---- Data in this exercise

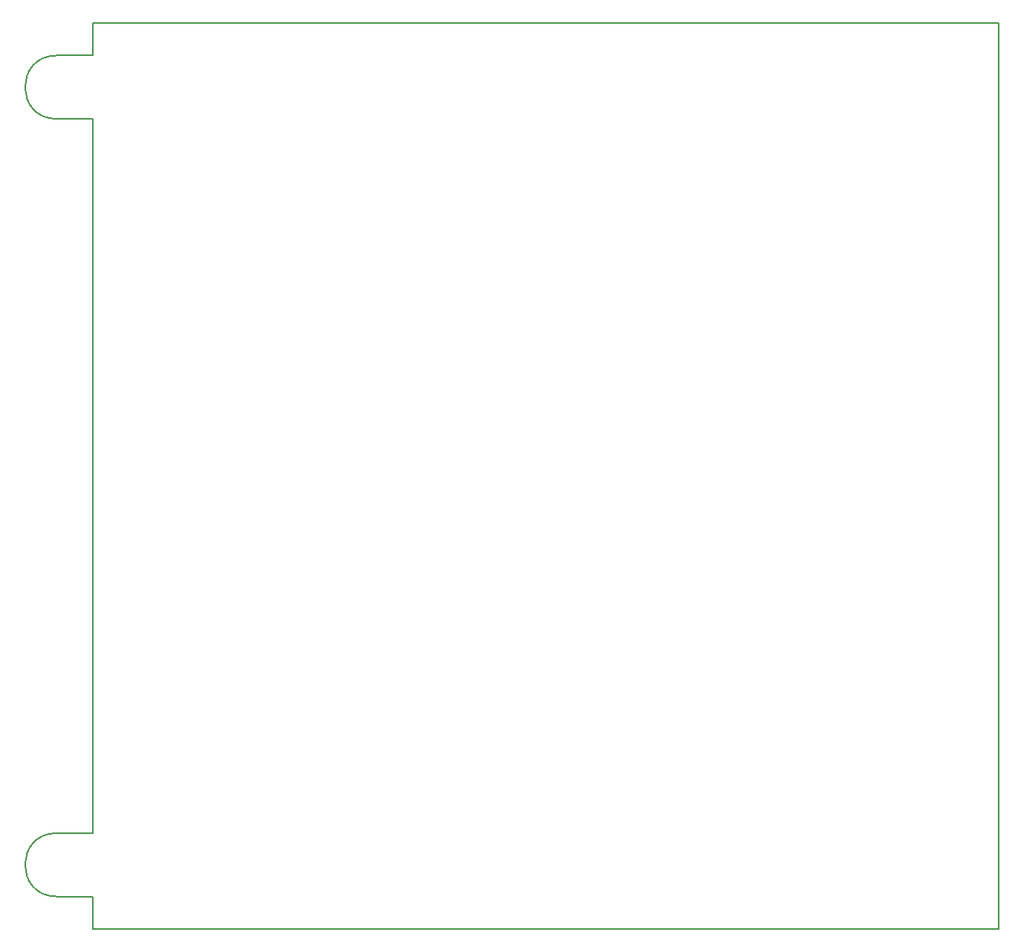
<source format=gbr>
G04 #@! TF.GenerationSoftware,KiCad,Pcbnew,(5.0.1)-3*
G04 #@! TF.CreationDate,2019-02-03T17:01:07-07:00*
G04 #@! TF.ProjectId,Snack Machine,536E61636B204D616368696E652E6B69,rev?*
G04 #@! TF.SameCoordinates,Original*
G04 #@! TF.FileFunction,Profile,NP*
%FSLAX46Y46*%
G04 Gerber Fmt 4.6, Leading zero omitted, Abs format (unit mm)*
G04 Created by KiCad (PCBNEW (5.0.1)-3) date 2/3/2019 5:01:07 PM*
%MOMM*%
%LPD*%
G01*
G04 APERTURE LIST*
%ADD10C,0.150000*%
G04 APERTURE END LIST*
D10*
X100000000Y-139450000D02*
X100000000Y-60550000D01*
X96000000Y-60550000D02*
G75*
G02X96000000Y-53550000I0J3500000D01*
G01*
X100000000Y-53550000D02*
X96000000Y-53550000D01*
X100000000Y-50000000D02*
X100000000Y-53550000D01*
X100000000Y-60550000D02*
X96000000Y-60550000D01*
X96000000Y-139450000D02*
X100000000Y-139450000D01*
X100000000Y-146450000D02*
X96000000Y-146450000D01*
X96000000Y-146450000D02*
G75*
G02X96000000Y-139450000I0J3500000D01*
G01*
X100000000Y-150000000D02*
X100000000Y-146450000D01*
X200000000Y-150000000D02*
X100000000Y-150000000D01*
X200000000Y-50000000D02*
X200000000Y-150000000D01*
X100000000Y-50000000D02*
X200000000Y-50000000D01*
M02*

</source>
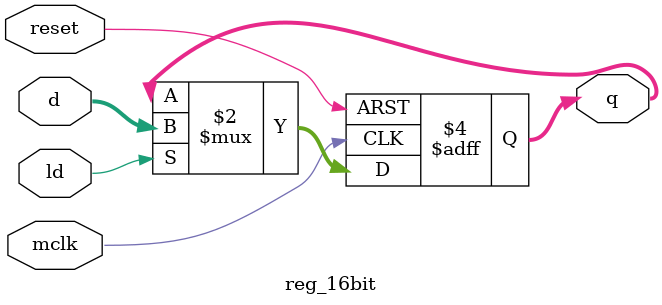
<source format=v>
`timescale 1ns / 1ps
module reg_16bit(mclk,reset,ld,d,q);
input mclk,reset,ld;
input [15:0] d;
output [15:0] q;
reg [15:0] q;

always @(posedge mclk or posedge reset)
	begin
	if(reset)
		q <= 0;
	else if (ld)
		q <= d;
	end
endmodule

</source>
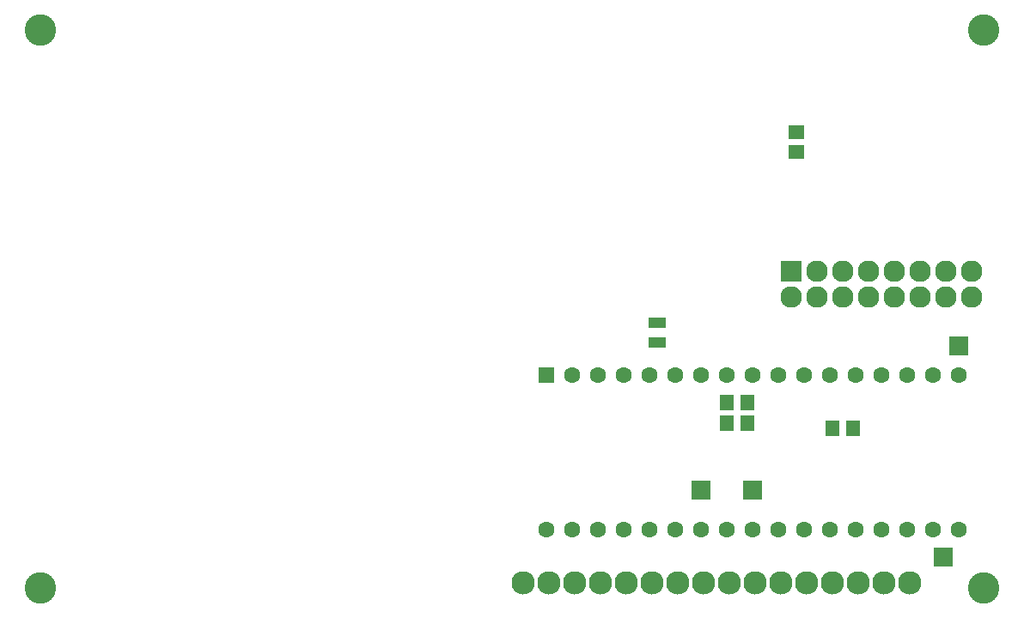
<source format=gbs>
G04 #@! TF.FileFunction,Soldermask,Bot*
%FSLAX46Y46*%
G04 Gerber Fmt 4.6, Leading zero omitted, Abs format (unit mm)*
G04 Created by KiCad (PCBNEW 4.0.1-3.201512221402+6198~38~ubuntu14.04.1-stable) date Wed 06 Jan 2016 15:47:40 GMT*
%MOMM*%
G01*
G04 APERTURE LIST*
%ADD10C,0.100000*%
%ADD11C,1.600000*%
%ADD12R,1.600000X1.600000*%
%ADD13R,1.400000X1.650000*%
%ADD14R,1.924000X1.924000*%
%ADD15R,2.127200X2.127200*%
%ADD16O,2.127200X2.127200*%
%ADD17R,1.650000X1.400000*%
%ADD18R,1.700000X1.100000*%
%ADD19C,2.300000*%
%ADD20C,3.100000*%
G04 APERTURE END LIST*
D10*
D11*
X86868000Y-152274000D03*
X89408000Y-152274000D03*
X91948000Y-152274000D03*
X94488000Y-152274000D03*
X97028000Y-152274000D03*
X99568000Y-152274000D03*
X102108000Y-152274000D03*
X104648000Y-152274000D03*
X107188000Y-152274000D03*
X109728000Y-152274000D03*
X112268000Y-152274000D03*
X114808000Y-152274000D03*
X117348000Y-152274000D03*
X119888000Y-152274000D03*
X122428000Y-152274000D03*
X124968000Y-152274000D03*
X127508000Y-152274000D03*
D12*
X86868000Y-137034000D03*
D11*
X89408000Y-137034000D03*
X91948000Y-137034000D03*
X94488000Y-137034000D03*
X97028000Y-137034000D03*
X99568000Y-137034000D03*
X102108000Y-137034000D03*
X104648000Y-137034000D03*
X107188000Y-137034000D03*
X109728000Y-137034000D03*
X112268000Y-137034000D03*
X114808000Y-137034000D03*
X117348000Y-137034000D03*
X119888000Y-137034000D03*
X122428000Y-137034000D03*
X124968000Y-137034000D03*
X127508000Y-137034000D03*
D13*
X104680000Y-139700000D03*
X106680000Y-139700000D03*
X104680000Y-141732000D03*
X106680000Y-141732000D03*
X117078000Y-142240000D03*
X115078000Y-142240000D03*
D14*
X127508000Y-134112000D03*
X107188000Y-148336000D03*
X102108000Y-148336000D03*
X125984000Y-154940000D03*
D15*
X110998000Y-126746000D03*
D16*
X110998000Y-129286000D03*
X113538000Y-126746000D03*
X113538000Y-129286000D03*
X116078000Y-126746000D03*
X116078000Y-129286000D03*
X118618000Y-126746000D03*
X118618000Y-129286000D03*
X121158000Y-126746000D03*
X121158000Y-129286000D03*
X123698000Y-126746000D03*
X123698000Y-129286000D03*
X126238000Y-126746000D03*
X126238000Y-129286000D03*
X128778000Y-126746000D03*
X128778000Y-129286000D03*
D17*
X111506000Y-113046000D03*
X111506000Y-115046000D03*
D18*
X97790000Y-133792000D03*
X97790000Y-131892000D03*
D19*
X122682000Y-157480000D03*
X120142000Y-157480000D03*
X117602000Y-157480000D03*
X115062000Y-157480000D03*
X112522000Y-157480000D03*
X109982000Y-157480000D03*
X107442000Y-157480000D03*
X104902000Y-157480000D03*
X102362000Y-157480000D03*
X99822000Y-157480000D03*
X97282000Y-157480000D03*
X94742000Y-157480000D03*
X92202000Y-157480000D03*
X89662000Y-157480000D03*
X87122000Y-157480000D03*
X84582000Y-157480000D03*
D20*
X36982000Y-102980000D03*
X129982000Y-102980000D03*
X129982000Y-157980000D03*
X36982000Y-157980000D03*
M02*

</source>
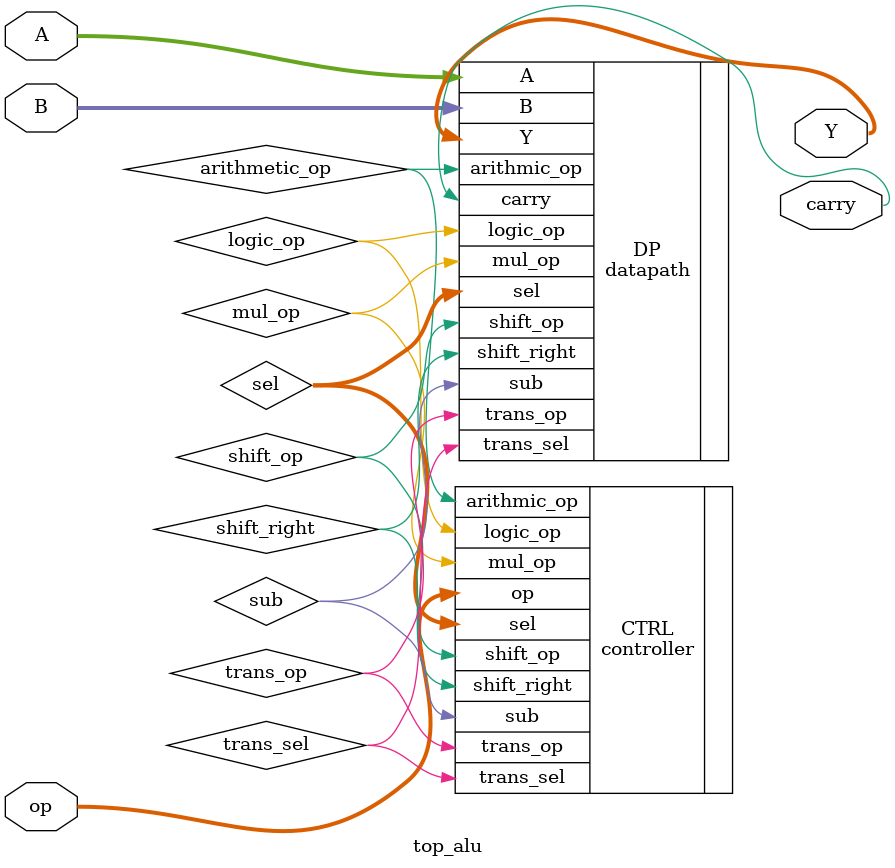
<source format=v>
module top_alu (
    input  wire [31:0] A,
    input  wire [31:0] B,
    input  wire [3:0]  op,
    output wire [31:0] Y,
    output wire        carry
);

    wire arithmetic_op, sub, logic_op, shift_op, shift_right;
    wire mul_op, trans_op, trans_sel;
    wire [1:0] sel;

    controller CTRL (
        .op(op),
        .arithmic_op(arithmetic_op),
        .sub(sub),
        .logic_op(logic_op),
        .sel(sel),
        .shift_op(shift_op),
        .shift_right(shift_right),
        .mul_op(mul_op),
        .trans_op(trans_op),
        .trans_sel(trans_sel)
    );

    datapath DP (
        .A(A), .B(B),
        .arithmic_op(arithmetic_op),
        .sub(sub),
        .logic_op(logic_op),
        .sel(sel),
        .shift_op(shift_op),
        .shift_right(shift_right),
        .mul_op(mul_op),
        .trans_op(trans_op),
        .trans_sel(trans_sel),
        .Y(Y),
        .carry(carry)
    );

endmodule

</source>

--------

Set down every record exactly as written, but drop the pictures.

<source format=gbr>
G04 #@! TF.GenerationSoftware,KiCad,Pcbnew,(5.0.1)-3*
G04 #@! TF.CreationDate,2019-02-03T17:01:07-07:00*
G04 #@! TF.ProjectId,Snack Machine,536E61636B204D616368696E652E6B69,rev?*
G04 #@! TF.SameCoordinates,Original*
G04 #@! TF.FileFunction,Profile,NP*
%FSLAX46Y46*%
G04 Gerber Fmt 4.6, Leading zero omitted, Abs format (unit mm)*
G04 Created by KiCad (PCBNEW (5.0.1)-3) date 2/3/2019 5:01:07 PM*
%MOMM*%
%LPD*%
G01*
G04 APERTURE LIST*
%ADD10C,0.150000*%
G04 APERTURE END LIST*
D10*
X100000000Y-139450000D02*
X100000000Y-60550000D01*
X96000000Y-60550000D02*
G75*
G02X96000000Y-53550000I0J3500000D01*
G01*
X100000000Y-53550000D02*
X96000000Y-53550000D01*
X100000000Y-50000000D02*
X100000000Y-53550000D01*
X100000000Y-60550000D02*
X96000000Y-60550000D01*
X96000000Y-139450000D02*
X100000000Y-139450000D01*
X100000000Y-146450000D02*
X96000000Y-146450000D01*
X96000000Y-146450000D02*
G75*
G02X96000000Y-139450000I0J3500000D01*
G01*
X100000000Y-150000000D02*
X100000000Y-146450000D01*
X200000000Y-150000000D02*
X100000000Y-150000000D01*
X200000000Y-50000000D02*
X200000000Y-150000000D01*
X100000000Y-50000000D02*
X200000000Y-50000000D01*
M02*

</source>
<source format=v>
`timescale 1ns / 1ps
module reg_16bit(mclk,reset,ld,d,q);
input mclk,reset,ld;
input [15:0] d;
output [15:0] q;
reg [15:0] q;

always @(posedge mclk or posedge reset)
	begin
	if(reset)
		q <= 0;
	else if (ld)
		q <= d;
	end
endmodule

</source>
<source format=gbs>
G04 #@! TF.FileFunction,Soldermask,Bot*
%FSLAX46Y46*%
G04 Gerber Fmt 4.6, Leading zero omitted, Abs format (unit mm)*
G04 Created by KiCad (PCBNEW 4.0.1-3.201512221402+6198~38~ubuntu14.04.1-stable) date Wed 06 Jan 2016 15:47:40 GMT*
%MOMM*%
G01*
G04 APERTURE LIST*
%ADD10C,0.100000*%
%ADD11C,1.600000*%
%ADD12R,1.600000X1.600000*%
%ADD13R,1.400000X1.650000*%
%ADD14R,1.924000X1.924000*%
%ADD15R,2.127200X2.127200*%
%ADD16O,2.127200X2.127200*%
%ADD17R,1.650000X1.400000*%
%ADD18R,1.700000X1.100000*%
%ADD19C,2.300000*%
%ADD20C,3.100000*%
G04 APERTURE END LIST*
D10*
D11*
X86868000Y-152274000D03*
X89408000Y-152274000D03*
X91948000Y-152274000D03*
X94488000Y-152274000D03*
X97028000Y-152274000D03*
X99568000Y-152274000D03*
X102108000Y-152274000D03*
X104648000Y-152274000D03*
X107188000Y-152274000D03*
X109728000Y-152274000D03*
X112268000Y-152274000D03*
X114808000Y-152274000D03*
X117348000Y-152274000D03*
X119888000Y-152274000D03*
X122428000Y-152274000D03*
X124968000Y-152274000D03*
X127508000Y-152274000D03*
D12*
X86868000Y-137034000D03*
D11*
X89408000Y-137034000D03*
X91948000Y-137034000D03*
X94488000Y-137034000D03*
X97028000Y-137034000D03*
X99568000Y-137034000D03*
X102108000Y-137034000D03*
X104648000Y-137034000D03*
X107188000Y-137034000D03*
X109728000Y-137034000D03*
X112268000Y-137034000D03*
X114808000Y-137034000D03*
X117348000Y-137034000D03*
X119888000Y-137034000D03*
X122428000Y-137034000D03*
X124968000Y-137034000D03*
X127508000Y-137034000D03*
D13*
X104680000Y-139700000D03*
X106680000Y-139700000D03*
X104680000Y-141732000D03*
X106680000Y-141732000D03*
X117078000Y-142240000D03*
X115078000Y-142240000D03*
D14*
X127508000Y-134112000D03*
X107188000Y-148336000D03*
X102108000Y-148336000D03*
X125984000Y-154940000D03*
D15*
X110998000Y-126746000D03*
D16*
X110998000Y-129286000D03*
X113538000Y-126746000D03*
X113538000Y-129286000D03*
X116078000Y-126746000D03*
X116078000Y-129286000D03*
X118618000Y-126746000D03*
X118618000Y-129286000D03*
X121158000Y-126746000D03*
X121158000Y-129286000D03*
X123698000Y-126746000D03*
X123698000Y-129286000D03*
X126238000Y-126746000D03*
X126238000Y-129286000D03*
X128778000Y-126746000D03*
X128778000Y-129286000D03*
D17*
X111506000Y-113046000D03*
X111506000Y-115046000D03*
D18*
X97790000Y-133792000D03*
X97790000Y-131892000D03*
D19*
X122682000Y-157480000D03*
X120142000Y-157480000D03*
X117602000Y-157480000D03*
X115062000Y-157480000D03*
X112522000Y-157480000D03*
X109982000Y-157480000D03*
X107442000Y-157480000D03*
X104902000Y-157480000D03*
X102362000Y-157480000D03*
X99822000Y-157480000D03*
X97282000Y-157480000D03*
X94742000Y-157480000D03*
X92202000Y-157480000D03*
X89662000Y-157480000D03*
X87122000Y-157480000D03*
X84582000Y-157480000D03*
D20*
X36982000Y-102980000D03*
X129982000Y-102980000D03*
X129982000Y-157980000D03*
X36982000Y-157980000D03*
M02*

</source>
<source format=v>
module top_alu (
    input  wire [31:0] A,
    input  wire [31:0] B,
    input  wire [3:0]  op,
    output wire [31:0] Y,
    output wire        carry
);

    wire arithmetic_op, sub, logic_op, shift_op, shift_right;
    wire mul_op, trans_op, trans_sel;
    wire [1:0] sel;

    controller CTRL (
        .op(op),
        .arithmic_op(arithmetic_op),
        .sub(sub),
        .logic_op(logic_op),
        .sel(sel),
        .shift_op(shift_op),
        .shift_right(shift_right),
        .mul_op(mul_op),
        .trans_op(trans_op),
        .trans_sel(trans_sel)
    );

    datapath DP (
        .A(A), .B(B),
        .arithmic_op(arithmetic_op),
        .sub(sub),
        .logic_op(logic_op),
        .sel(sel),
        .shift_op(shift_op),
        .shift_right(shift_right),
        .mul_op(mul_op),
        .trans_op(trans_op),
        .trans_sel(trans_sel),
        .Y(Y),
        .carry(carry)
    );

endmodule

</source>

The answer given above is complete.